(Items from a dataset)
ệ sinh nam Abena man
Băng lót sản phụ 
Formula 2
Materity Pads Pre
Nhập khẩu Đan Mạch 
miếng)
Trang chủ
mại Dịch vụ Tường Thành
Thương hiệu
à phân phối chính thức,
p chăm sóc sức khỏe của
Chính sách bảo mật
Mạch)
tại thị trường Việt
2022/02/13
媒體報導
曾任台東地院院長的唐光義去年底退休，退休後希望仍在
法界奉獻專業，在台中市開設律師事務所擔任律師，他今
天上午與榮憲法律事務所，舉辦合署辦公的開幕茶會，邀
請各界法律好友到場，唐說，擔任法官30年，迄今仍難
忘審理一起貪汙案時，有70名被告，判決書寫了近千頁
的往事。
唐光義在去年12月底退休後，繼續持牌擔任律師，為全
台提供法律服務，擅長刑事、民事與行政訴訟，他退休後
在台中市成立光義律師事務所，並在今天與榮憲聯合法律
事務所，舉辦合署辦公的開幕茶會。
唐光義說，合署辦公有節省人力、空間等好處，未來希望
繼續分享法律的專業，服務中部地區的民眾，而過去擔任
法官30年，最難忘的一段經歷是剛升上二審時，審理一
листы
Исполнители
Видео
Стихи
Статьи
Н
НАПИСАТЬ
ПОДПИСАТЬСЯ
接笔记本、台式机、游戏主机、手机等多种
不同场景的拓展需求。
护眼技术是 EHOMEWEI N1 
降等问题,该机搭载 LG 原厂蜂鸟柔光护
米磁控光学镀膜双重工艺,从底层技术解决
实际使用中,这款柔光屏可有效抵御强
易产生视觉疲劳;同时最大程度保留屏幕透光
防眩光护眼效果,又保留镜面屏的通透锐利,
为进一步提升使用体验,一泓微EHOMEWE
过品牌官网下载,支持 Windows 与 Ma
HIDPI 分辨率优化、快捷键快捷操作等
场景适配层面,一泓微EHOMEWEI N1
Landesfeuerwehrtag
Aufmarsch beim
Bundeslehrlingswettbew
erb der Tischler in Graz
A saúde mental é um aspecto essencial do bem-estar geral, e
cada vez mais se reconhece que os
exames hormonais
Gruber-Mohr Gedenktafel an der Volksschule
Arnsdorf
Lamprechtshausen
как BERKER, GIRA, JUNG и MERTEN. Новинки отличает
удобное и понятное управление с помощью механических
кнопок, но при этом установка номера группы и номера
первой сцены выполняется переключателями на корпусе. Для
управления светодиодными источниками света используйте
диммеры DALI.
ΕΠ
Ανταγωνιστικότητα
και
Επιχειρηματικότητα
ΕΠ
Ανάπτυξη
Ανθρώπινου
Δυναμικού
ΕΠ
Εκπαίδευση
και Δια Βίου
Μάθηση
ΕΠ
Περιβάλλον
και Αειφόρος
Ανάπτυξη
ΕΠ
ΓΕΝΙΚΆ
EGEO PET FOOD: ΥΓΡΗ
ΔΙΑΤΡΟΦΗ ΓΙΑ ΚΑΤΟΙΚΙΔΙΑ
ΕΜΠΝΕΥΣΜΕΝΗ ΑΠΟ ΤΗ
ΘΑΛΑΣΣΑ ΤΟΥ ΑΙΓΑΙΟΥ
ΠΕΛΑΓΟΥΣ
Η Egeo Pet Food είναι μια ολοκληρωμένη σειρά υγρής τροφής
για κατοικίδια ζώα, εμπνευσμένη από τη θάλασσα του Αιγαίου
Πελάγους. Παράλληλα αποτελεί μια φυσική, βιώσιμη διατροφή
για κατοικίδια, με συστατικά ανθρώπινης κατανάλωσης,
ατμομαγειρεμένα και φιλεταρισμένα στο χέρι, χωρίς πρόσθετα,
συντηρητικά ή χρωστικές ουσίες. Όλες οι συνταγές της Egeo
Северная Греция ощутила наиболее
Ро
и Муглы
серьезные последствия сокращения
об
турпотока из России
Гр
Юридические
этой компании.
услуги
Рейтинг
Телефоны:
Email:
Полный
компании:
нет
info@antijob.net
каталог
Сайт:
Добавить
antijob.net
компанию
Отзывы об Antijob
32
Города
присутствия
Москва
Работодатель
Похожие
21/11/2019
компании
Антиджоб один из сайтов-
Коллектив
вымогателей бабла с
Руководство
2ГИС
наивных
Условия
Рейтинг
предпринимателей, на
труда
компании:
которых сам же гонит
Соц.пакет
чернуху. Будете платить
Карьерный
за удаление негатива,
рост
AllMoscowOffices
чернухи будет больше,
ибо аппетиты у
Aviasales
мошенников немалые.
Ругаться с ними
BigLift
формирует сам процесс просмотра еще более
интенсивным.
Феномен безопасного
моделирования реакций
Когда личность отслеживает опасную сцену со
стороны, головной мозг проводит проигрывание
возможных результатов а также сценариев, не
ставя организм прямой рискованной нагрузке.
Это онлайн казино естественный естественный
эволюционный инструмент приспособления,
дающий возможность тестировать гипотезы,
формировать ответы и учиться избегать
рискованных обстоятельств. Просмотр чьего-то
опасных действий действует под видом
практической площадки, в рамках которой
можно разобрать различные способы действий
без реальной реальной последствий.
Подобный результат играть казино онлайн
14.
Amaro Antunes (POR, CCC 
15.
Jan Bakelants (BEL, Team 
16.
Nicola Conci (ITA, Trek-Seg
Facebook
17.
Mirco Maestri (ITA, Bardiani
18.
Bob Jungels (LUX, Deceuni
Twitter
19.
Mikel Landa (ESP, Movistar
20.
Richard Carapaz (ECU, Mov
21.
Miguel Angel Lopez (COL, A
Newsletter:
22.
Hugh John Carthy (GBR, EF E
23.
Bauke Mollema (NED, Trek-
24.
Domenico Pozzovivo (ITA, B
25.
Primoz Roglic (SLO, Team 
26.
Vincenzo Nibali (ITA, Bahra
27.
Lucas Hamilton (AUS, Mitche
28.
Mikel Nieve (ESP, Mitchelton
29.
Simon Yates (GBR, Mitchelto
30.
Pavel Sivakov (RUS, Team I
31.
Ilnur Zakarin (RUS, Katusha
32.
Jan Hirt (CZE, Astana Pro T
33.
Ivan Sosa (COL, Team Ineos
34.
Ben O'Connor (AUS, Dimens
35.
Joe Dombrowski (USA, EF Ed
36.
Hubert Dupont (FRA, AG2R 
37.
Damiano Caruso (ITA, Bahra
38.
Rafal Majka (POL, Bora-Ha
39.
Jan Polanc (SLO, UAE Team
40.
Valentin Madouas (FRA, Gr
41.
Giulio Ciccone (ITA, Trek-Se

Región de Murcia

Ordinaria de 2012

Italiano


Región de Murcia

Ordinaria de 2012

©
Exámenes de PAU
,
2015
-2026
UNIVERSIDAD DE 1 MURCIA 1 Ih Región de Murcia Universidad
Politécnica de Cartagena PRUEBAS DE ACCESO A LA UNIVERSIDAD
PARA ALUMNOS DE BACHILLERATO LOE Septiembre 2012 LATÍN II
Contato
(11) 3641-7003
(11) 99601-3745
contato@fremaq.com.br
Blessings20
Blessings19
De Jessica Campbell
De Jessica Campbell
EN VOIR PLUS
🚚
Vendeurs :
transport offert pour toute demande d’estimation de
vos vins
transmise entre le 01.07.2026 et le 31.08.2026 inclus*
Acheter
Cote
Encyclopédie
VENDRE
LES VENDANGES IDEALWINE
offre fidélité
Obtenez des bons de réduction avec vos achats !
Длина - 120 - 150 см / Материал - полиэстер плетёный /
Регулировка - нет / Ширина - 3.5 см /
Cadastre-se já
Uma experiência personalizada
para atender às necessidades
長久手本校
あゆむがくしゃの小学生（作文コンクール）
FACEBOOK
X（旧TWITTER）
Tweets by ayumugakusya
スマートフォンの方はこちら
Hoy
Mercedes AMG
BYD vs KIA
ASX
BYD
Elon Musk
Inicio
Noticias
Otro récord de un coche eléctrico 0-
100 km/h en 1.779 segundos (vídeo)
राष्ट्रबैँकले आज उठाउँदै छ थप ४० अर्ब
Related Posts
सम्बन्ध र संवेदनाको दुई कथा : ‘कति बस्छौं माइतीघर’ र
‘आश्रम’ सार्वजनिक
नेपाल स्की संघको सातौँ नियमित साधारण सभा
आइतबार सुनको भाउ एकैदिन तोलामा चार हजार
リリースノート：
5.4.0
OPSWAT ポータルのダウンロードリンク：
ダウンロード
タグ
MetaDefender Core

Exercise objective:
Please write out the rows above, starting at the very beginning of the rows and ending at the line containing "A saúde mental", with both of those lines included.

Your response:
ệ sinh nam Abena man
Băng lót sản phụ 
Formula 2
Materity Pads Pre
Nhập khẩu Đan Mạch 
miếng)
Trang chủ
mại Dịch vụ Tường Thành
Thương hiệu
à phân phối chính thức,
p chăm sóc sức khỏe của
Chính sách bảo mật
Mạch)
tại thị trường Việt
2022/02/13
媒體報導
曾任台東地院院長的唐光義去年底退休，退休後希望仍在
法界奉獻專業，在台中市開設律師事務所擔任律師，他今
天上午與榮憲法律事務所，舉辦合署辦公的開幕茶會，邀
請各界法律好友到場，唐說，擔任法官30年，迄今仍難
忘審理一起貪汙案時，有70名被告，判決書寫了近千頁
的往事。
唐光義在去年12月底退休後，繼續持牌擔任律師，為全
台提供法律服務，擅長刑事、民事與行政訴訟，他退休後
在台中市成立光義律師事務所，並在今天與榮憲聯合法律
事務所，舉辦合署辦公的開幕茶會。
唐光義說，合署辦公有節省人力、空間等好處，未來希望
繼續分享法律的專業，服務中部地區的民眾，而過去擔任
法官30年，最難忘的一段經歷是剛升上二審時，審理一
листы
Исполнители
Видео
Стихи
Статьи
Н
НАПИСАТЬ
ПОДПИСАТЬСЯ
接笔记本、台式机、游戏主机、手机等多种
不同场景的拓展需求。
护眼技术是 EHOMEWEI N1 
降等问题,该机搭载 LG 原厂蜂鸟柔光护
米磁控光学镀膜双重工艺,从底层技术解决
实际使用中,这款柔光屏可有效抵御强
易产生视觉疲劳;同时最大程度保留屏幕透光
防眩光护眼效果,又保留镜面屏的通透锐利,
为进一步提升使用体验,一泓微EHOMEWE
过品牌官网下载,支持 Windows 与 Ma
HIDPI 分辨率优化、快捷键快捷操作等
场景适配层面,一泓微EHOMEWEI N1
Landesfeuerwehrtag
Aufmarsch beim
Bundeslehrlingswettbew
erb der Tischler in Graz
A saúde mental é um aspecto essencial do bem-estar geral, e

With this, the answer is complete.